Friday, February 4, 2011

Sushi

Sushi is the most famous Japanese dish outside of Japan, and one of the most popular dishes among the Japanese themselves. It is usually served on special occasions.
During the Edo period, "sushi" refered to pickled fish conserved in vinegar. Nowadays sushi can be defined as a dish containing rice which has been prepared with sushi vinegar. There are many different types of sushi. Some popular ones are:

Nigiri
Small rice balls with fish, shellfish, etc. on top. There are countless varieties of nigirizushi, some of the most common ones being tuna, shrimp, eel, squid, octopus and fried egg.
Gunkan
Small cups made of sushi rice and dried seaweed filled with seafood, etc. There are countless varieties of gunkanzushi, some of the most common ones being sea urchin and various kinds of fish eggs.
Norimaki
Sushi rice and seafood, etc. rolled in dried seaweed sheets.
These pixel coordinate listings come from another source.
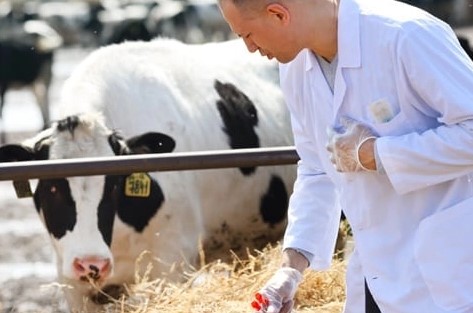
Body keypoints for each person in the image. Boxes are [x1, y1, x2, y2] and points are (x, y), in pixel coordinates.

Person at [217, 0, 473, 312]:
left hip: (448, 276)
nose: (250, 48)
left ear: (278, 14)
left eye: (248, 35)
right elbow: (317, 168)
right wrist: (291, 267)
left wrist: (377, 154)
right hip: (374, 277)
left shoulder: (405, 34)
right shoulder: (296, 67)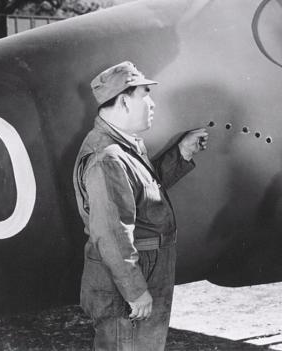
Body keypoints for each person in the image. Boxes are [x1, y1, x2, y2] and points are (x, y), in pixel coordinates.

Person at [73, 61, 208, 350]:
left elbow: (142, 189)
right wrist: (135, 292)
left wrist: (182, 152)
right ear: (123, 101)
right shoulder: (107, 157)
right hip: (130, 279)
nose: (152, 103)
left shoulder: (123, 145)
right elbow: (111, 232)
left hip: (139, 271)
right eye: (145, 94)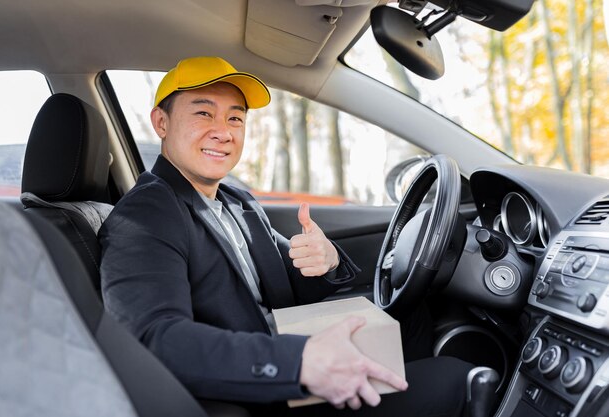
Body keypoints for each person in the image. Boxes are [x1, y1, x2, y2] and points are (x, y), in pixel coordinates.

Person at [99, 56, 475, 416]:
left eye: (235, 118)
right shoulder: (146, 214)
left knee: (410, 315)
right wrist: (299, 362)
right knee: (457, 378)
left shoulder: (235, 200)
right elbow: (153, 338)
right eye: (203, 113)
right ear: (161, 123)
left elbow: (289, 282)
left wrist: (325, 260)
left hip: (279, 342)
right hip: (259, 388)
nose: (223, 131)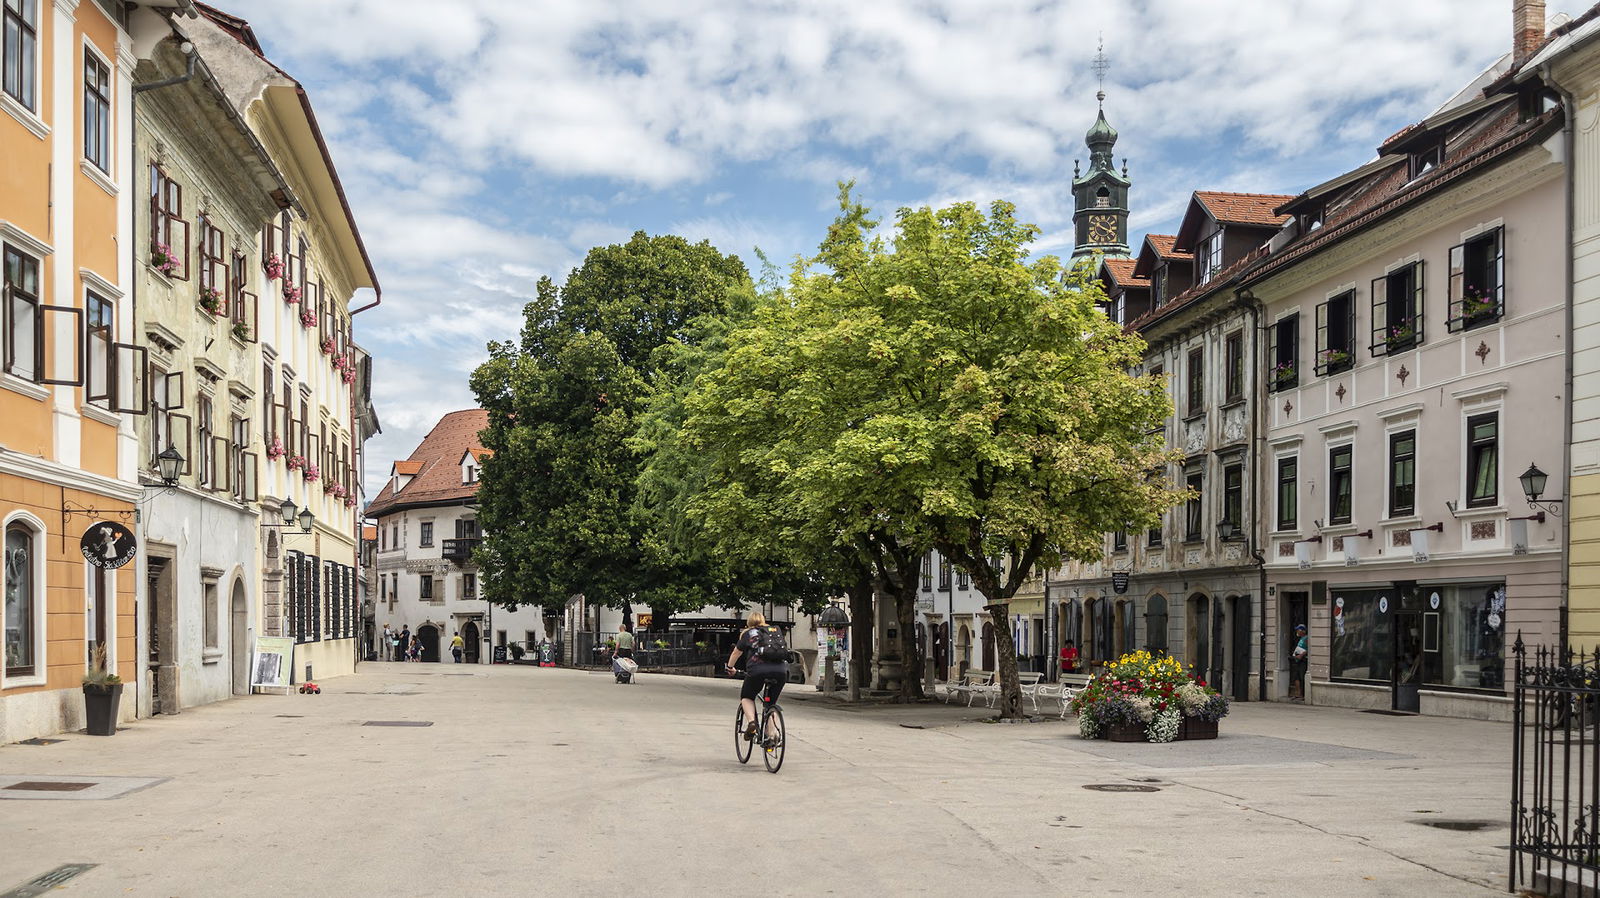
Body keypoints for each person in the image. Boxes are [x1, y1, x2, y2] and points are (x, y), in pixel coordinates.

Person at [726, 611, 788, 746]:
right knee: (771, 703)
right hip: (780, 671)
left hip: (758, 671)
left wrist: (730, 668)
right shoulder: (774, 632)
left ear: (749, 623)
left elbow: (736, 653)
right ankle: (772, 736)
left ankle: (752, 723)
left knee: (747, 696)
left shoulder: (748, 634)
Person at [1289, 623, 1309, 700]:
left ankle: (1303, 694)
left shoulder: (1306, 638)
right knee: (1296, 677)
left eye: (1298, 629)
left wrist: (1301, 655)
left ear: (1303, 631)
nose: (1297, 631)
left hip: (1302, 661)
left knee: (1301, 677)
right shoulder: (1301, 638)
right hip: (1297, 660)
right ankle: (1298, 693)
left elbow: (1308, 649)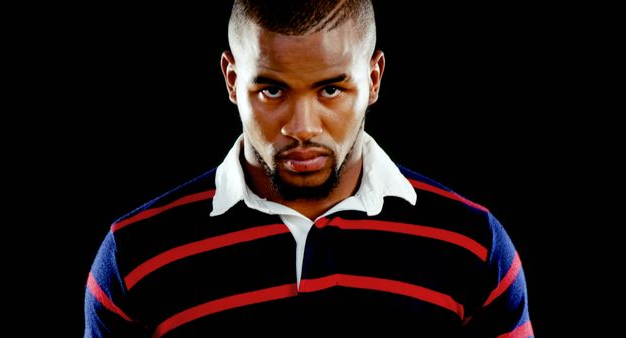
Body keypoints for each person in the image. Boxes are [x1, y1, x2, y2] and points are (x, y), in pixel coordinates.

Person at [84, 0, 533, 336]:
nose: (303, 127)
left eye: (331, 90)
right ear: (232, 79)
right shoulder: (135, 256)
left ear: (373, 80)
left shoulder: (474, 246)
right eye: (272, 91)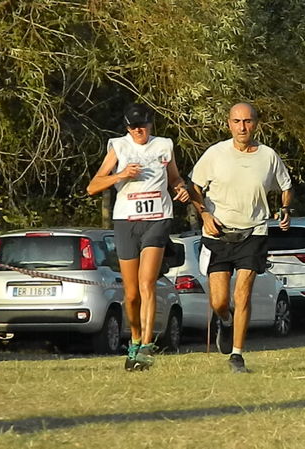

There are countless varieties of sushi rolls differing in ingredients and thickness. Sushi rolls prepared "inside out" are very popular outside of Japan, but rarely found in Japan.
Temaki
Temakizushi (literally: hand rolls) are cones made of nori seaweed and filled with sushi rice, seafood and vegetables.
Oshizushi
Oshizushi is pressed sushi, in which the fish is pressed onto the sushi rice in a wooden box. The picture shows trout oshizushi in form of a popular ekiben (train station lunch box).
Inari
Inarizushi is a simple and inexpensive type of sushi, in which sushi rice is filled into aburaage (deep fried tofu) bags.
Chirashi
Chirashizushi is a dish in which seafood, mushroom and vegetables are spread over sushi rice. It can resemble domburi with the difference being that chirashizushi uses sushi rice while domburi uses regular, unseasoned rice.

Note that "sushi" becomes "zushi" in word combinations in which "sushi" is the second word, e.g. nigirizushi.